Editorials

Sailboat voyage ends in clash over parenting

By the Herald editorial staff

The blogosphere still tingles with anonymous outrage directed at 16-year-old Abby Sunderland's parents for letting her set out in a sailboat to circumnavigate the globe.

There also is equally anonymous outrage directed at the critics for denouncing Abby and her parents.

Both sides came about because Abby ran into a storm in the Indian Ocean that destroyed her boat's mast under a towering wave.

Other teens of Abby's age succeeded in sailing around the world, or climbing Mount Everest or accomplishing other spectacular feats without facing such an onslaught of criticism.

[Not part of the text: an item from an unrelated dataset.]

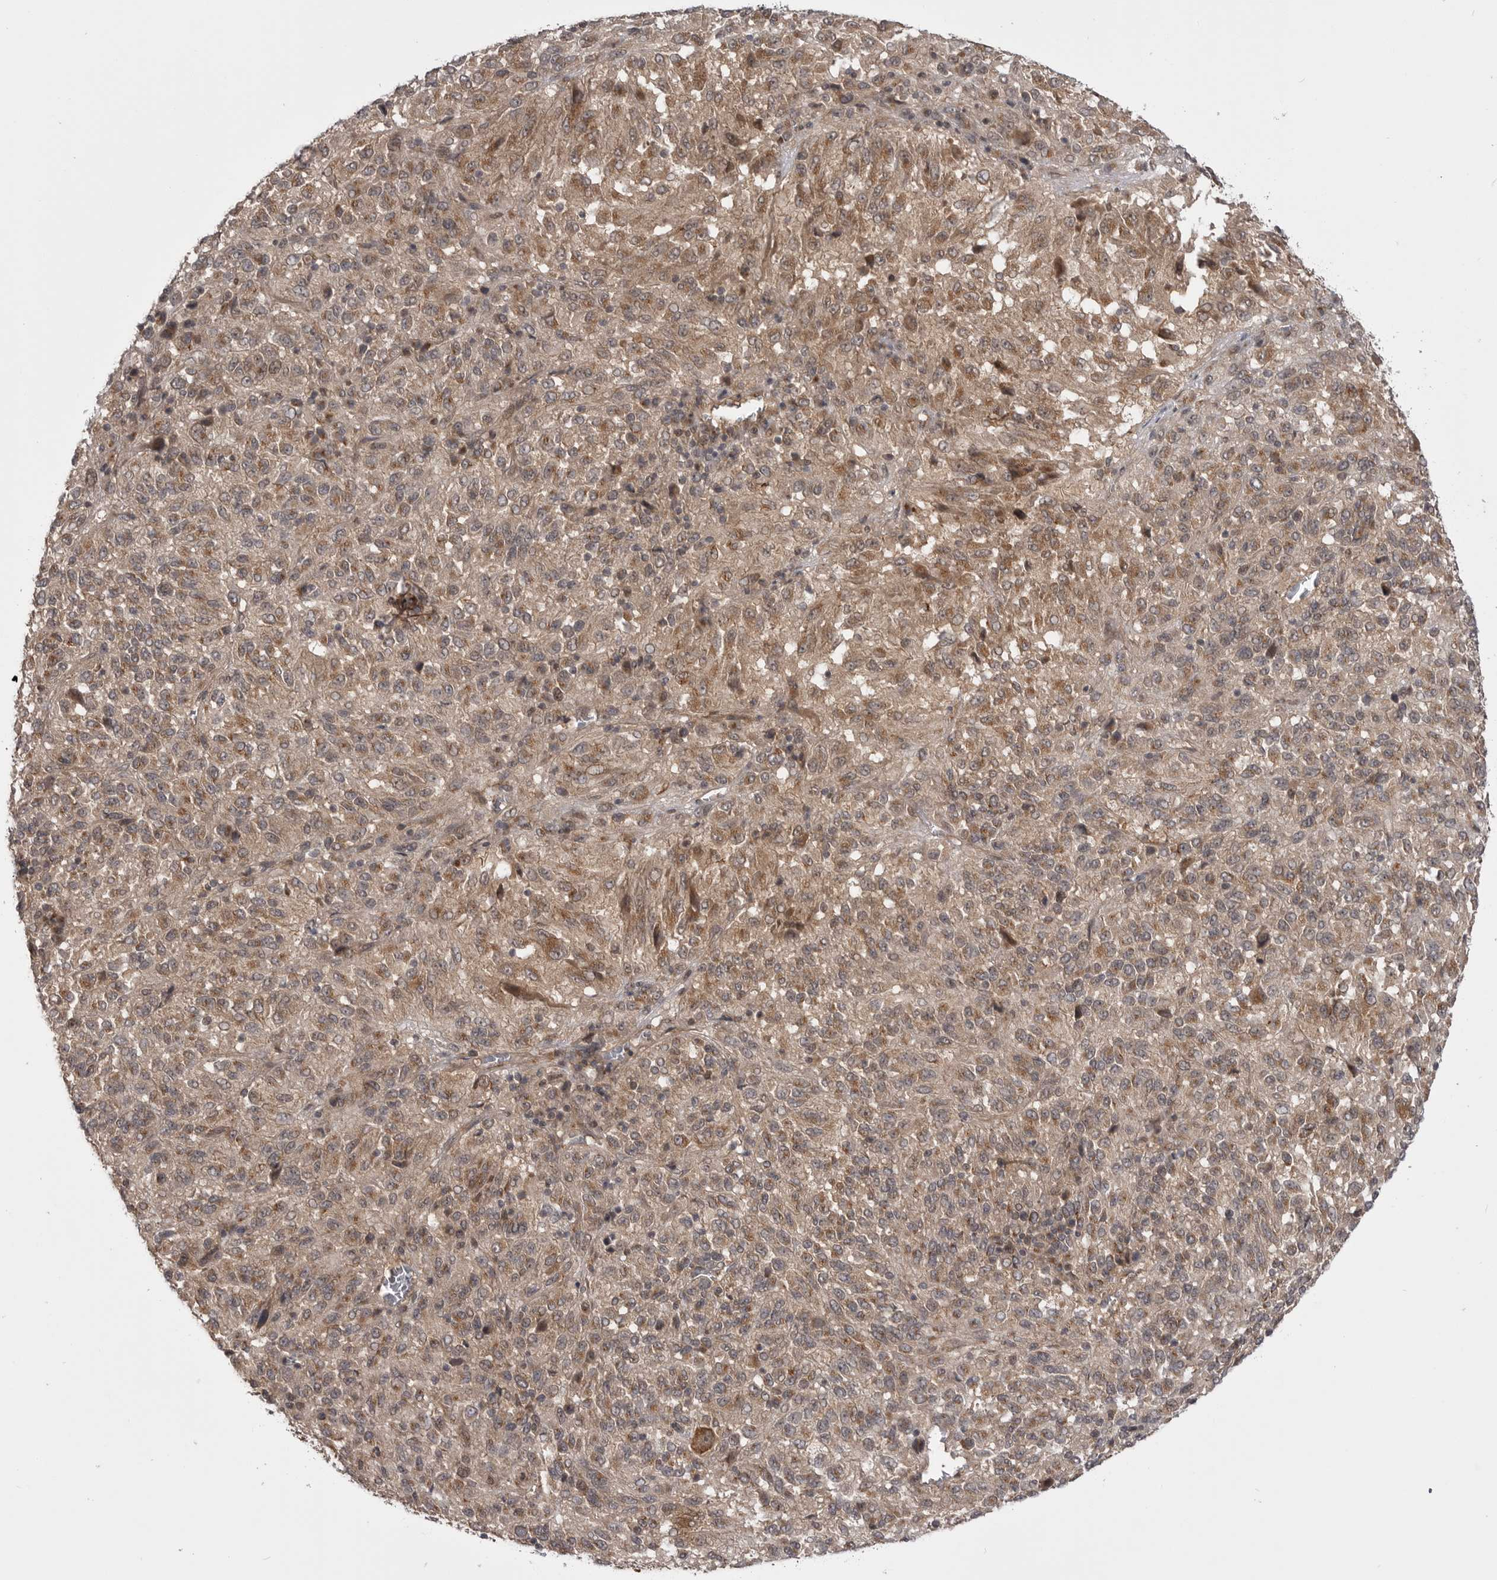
{"staining": {"intensity": "moderate", "quantity": ">75%", "location": "cytoplasmic/membranous"}, "tissue": "melanoma", "cell_type": "Tumor cells", "image_type": "cancer", "snomed": [{"axis": "morphology", "description": "Malignant melanoma, Metastatic site"}, {"axis": "topography", "description": "Lung"}], "caption": "An image of malignant melanoma (metastatic site) stained for a protein shows moderate cytoplasmic/membranous brown staining in tumor cells.", "gene": "PDCL", "patient": {"sex": "male", "age": 64}}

But Abby was struck by a wave, leading to an expensive and successful search for which someone will have to pay.

Advice on parenting has been plentiful. Abby's parents have been called criminal by some for letting her go and courageous and wise by others who think a properly prepared 16-year-old should be allowed to pursue her dream.

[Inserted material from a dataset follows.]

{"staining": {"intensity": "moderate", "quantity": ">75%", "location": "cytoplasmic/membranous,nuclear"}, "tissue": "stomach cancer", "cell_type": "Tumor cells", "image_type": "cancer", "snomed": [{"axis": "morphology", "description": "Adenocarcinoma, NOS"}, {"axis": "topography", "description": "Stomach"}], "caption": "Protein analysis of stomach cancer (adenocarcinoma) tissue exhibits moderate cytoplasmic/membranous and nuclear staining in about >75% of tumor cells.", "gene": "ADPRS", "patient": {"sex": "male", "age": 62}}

It's tempting -- it always is when writing editorials -- to say the truth probably lies somewhere in between.

But we don't think so.

To us, both positions seem correct.

Parents who would not let their own teenagers undertake such adventures likely didn't raise their children to be prepared for such risks. They would be right to balk at the ludicrous notion their unskilled offspring ought to sail off around the world.

But obviously Abby's upbringing included lots of solo sailing. Add to that the fact that she was halfway around the world when her boat was dismasted. That sort of thing could happen to a 60-year-old sailor with a world of experience just as easily as to a 16-year-old girl.

Other bloggers who say they would let their loved ones set out and applaud the Sunderlands' decision probably have raised their youngsters with a strong inclination toward self-reliance.

And it is essential to add that the parents aren't the only factors here.

The right decision depends on the teens themselves. Some may be ready while others are incredibly ill-prepared for the risks. It's a matter of individual experience and ability.

NBC News, in discussing the Sunderland girl's voyage, brought up the case of Jessica Dubroff, the California 7-year-old who died in 1996, along with her father and a supervising pilot, when the overloaded Cessna airplane she was supposedly "piloting" stalled after a questionable takeoff into a storm in Cheyenne, Wyo.

Jessica was trying to be the youngest person ever to pilot a plane coast to coast. (By FAA requirements, she was not the official pilot of the plane but her father, before the last takeoff, said she had been at the controls all the time up until then. Father and daughter were in a hurry to complete the cross-country flight before Jessica's eighth birthday.)

The Herald editorialized at the time of Jessica's death that 7 was entirely too young to be allowed to attempt such a thing.

There are greater differences between 7 and 16 than just the years.

Whether Abby Sunderland adequately was prepared for her voyage is a separate issue from the outcry over who will pay for her rescue.

It has a touch of malice in it.

Instead of rejoicing that she is safe, some folks seem to want to punish her -- or her family -- because she survived.

They give more credence to the act of nature that sent a gigantic wave her way than to the extraordinary skill that brought her, alone, through some of the most dangerous ocean passages in the world.

It almost is as if Abby is being blamed for not dying, and someone has to pay for it.

That usually is not what parenting is about.